Directive 1 :: Decide whether each statement agrees with the email reply below. Answer yes or no for (a), (b) and (c), and quote the words from the reply that settle it. (a) Several vendors have built a prototype for the writer to test. (b) The writer calls routing table explosion the only factor operators care about. (c) One listed concern is that a single malformed UPDATE should not reset a BGP session.
Directive 2 :: Transcribe the email reply below from "First, let me" up to and including "me wrong :-).".

Passage to read ::
+---+

On Nov 12, 2012, at 5:12 PM, Dae Young KIM <dykim@cnu.kr> wrote:
> Hi, Joel,
> 
> Perhaps a more direct question might serve here:
> 
>    o How has ILNP solved the problem of the DFZ routing table explosion?

First, let me remind you that there *are* FIB aggregation techniques that may work to squelch some of the most egregious deaggregation that occurs out there.  IMHO, the following are the most promising, but there are others:
http://tools.ietf.org/html/draft-uzmi-smalta-01
More work needs to be done, specifically trials in _production_networks_ to qualify how good (or, bad) it really works.  I've asked several vendors to develop a prototype implementation of the above to test in my network, but have yet to see any takers, unfortunately.  (Someone please prove me wrong :-).

Also, more importantly, let me add that "DFZ routing table explosion" is not the only concern that operators solely care about.  Yes, it's an important factor, but it's not the _sole_ factor.  As I alluded to in a previous e-mail just recently to this list, there are additional things to care about:
- inter-domain routing protocol robustness, i.e.: one malformed UPDATE will not cause BGP session to reset
- ensuring "routing security" is a first-class design principle
- allowing for _additional_ routing metrics to be learned *and* used in terms of path selection.  Note, this is likely not a panacea, but most likely (in the end) *may* provide "hints" to end-hosts as to "path quality" so that they don't waste time hunting/exploring bad paths.

+---+

Source information ::
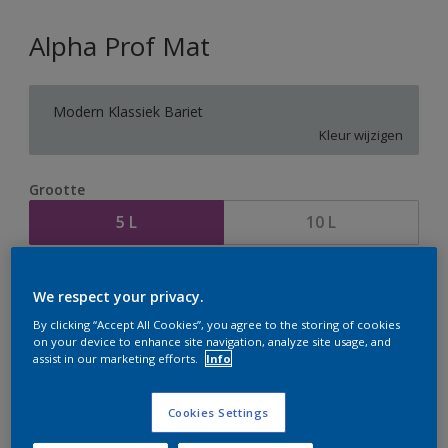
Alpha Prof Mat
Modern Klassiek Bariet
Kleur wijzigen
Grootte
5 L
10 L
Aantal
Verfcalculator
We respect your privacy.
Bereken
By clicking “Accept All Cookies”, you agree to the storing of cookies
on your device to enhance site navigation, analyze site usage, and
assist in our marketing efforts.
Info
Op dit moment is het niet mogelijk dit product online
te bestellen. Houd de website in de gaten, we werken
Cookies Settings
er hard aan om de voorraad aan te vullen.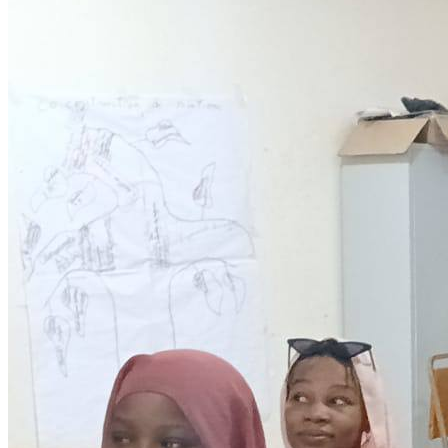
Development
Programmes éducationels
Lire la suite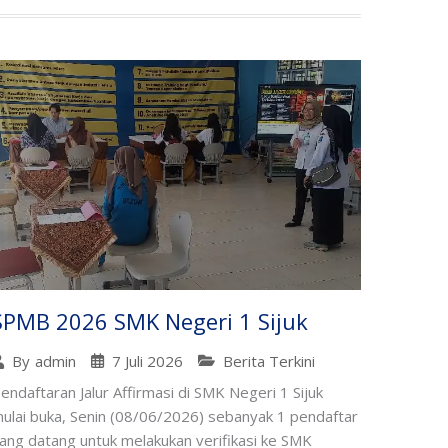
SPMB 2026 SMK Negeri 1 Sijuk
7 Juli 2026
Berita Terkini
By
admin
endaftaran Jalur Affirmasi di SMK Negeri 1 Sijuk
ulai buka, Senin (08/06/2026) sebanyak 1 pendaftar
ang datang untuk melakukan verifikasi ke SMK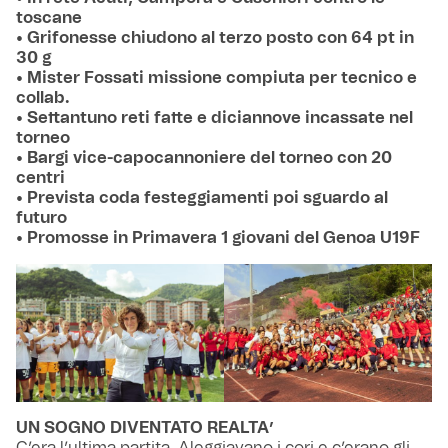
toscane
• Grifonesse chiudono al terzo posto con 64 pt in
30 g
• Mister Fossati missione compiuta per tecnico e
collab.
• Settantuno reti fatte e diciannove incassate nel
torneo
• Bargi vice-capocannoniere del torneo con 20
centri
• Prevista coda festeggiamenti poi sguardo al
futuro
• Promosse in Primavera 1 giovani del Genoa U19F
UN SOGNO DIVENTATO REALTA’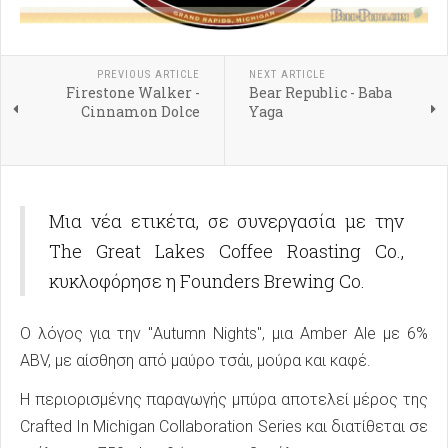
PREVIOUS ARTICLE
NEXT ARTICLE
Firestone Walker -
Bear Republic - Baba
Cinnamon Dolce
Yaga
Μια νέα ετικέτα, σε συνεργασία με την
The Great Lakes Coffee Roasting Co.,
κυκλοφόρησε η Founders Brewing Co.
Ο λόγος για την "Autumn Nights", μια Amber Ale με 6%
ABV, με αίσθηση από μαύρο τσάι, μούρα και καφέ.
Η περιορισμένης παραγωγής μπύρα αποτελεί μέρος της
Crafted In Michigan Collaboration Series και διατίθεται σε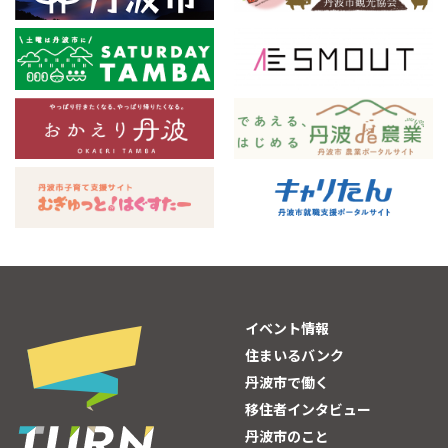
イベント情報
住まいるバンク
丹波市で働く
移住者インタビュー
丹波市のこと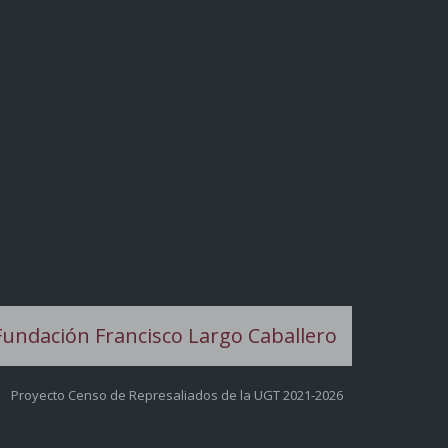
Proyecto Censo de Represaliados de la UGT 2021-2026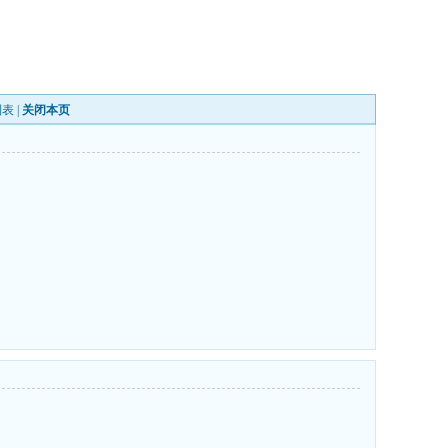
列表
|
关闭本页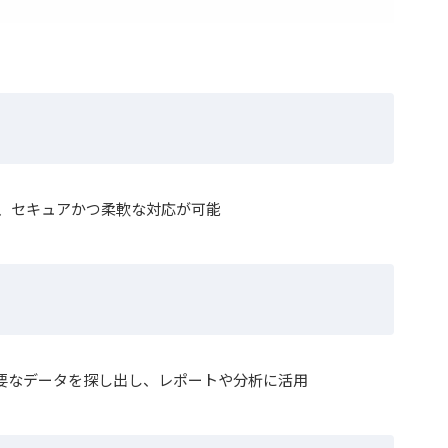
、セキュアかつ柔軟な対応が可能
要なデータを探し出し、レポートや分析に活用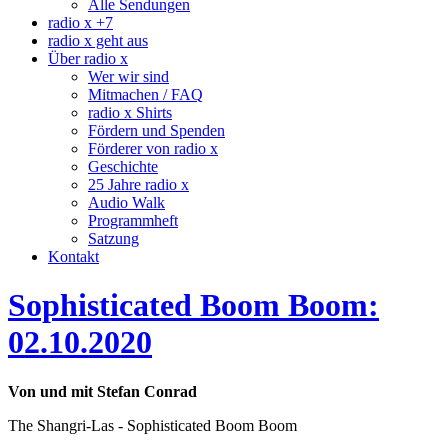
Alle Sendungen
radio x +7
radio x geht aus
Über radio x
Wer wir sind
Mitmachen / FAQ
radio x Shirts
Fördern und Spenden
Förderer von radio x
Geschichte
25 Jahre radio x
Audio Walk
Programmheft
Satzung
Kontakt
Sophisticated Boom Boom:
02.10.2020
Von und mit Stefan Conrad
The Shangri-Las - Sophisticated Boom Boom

+---+

Task result 1 ::
(a) No: "have yet to see any takers"
(b) No: "it's not the _sole_ factor"
(c) Yes: "one malformed UPDATE will not cause BGP session to reset"

Task result 2 ::
First, let me remind you that there *are* FIB aggregation techniques that may work to squelch some of the most egregious deaggregation that occurs out there.  IMHO, the following are the most promising, but there are others:
http://tools.ietf.org/html/draft-uzmi-smalta-01
More work needs to be done, specifically trials in _production_networks_ to qualify how good (or, bad) it really works.  I've asked several vendors to develop a prototype implementation of the above to test in my network, but have yet to see any takers, unfortunately.  (Someone please prove me wrong :-).